Rapid sensorimotor adaptation to auditory midbrain silencing in free-flying bats

Echolocating bats rely on rapid processing of auditory information to guide moment-to-moment decisions related to echolocation call design and flight path selection. The fidelity of sonar echoes, however, can be disrupted in natural settings due to occlusions, noise, and conspecific jamming signals. Behavioral sensorimotor adaptation to external blocks of relevant cues has been studied extensively, but little is known about adaptations that mitigate internal sensory flow interruption. How do bats modify their sensory-guided behaviors in natural tasks when central auditory processing is interrupted? Here, we induced internal sensory interruptions by reversibly inactivating excitatory neurons in the inferior colliculus (IC) using ligand-activated inhibitory designer receptors exclusively activated by designer drugs (DREADDs). Bats were trained to navigate through one of three open windows in a curtain to obtain a food reward, while their echolocation and flight behaviors were quantified with synchronized ultrasound microphone and stereo video recordings. Under control conditions, bats reliably steered through the open window, only occasionally contacting the curtain edge. Suppressing IC excitatory activity elevated hearing thresholds, disrupted overall performance in the task, increased the frequency of curtain contact, and led to striking compensatory sensorimotor adjustments. DREADDs-treated bats modified flight trajectories to maximize returning echo information and adjusted sonar call design to boost detection of obstacles. Sensorimotor adaptations appeared immediately and did not change over successive trials, suggesting that these behavioral adaptations are mediated through existing neural circuitry. Our findings highlight the remarkable rapid adaptive strategies bats employ to compensate for internal sensory interruptions to effectively navigate their environments.

______

◆ WHAT YOU SHOULD DO ◆
In the abstract above:
1. In which brain region were excitatory neurons reversibly inactivated?
2. How many open windows did the curtain have?
3. Did the sensorimotor adaptations change over successive trials?

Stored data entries
______

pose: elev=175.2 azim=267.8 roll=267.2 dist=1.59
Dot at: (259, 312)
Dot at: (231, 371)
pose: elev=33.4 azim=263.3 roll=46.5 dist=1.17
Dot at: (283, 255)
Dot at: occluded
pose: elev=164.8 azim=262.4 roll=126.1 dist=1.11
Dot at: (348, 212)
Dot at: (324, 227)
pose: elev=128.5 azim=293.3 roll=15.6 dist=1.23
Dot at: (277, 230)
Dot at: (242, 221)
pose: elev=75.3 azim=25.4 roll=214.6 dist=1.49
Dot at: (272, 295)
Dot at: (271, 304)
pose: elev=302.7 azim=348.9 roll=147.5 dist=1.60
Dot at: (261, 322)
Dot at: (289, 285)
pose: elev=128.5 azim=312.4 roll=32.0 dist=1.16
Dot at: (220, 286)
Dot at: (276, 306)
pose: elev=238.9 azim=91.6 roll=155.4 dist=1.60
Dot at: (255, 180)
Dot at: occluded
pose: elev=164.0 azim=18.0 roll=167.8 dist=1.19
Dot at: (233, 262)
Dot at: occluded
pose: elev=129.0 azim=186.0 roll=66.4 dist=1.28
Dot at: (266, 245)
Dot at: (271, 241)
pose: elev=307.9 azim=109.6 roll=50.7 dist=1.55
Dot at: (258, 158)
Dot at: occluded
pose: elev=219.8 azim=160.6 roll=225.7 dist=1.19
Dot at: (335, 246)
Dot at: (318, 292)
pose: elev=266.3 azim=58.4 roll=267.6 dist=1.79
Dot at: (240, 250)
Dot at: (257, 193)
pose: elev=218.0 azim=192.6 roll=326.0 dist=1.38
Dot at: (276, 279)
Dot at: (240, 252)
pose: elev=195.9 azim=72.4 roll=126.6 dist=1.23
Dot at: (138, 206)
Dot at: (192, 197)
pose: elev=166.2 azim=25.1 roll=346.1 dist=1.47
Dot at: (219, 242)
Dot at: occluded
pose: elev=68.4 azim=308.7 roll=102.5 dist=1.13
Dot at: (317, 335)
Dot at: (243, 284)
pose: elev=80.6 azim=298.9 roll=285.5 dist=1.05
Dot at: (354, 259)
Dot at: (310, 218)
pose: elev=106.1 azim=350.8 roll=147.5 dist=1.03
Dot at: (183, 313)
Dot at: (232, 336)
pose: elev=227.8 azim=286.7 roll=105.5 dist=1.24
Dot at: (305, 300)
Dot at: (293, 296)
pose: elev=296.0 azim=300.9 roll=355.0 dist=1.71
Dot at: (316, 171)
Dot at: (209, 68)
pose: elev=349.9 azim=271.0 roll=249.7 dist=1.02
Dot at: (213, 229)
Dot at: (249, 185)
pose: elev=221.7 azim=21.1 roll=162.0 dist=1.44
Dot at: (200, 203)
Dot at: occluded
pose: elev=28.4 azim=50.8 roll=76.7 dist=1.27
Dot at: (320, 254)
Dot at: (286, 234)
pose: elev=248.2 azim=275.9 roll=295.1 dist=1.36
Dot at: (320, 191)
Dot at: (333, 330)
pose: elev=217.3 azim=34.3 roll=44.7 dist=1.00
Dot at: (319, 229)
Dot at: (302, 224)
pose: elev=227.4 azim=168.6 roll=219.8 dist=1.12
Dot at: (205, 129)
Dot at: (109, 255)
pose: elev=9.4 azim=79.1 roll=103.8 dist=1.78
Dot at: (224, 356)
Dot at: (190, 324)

______

◆ FINISHED TASK ◆
1. The inferior colliculus (IC).
2. Three.
3. No. They appeared immediately and did not change over successive trials.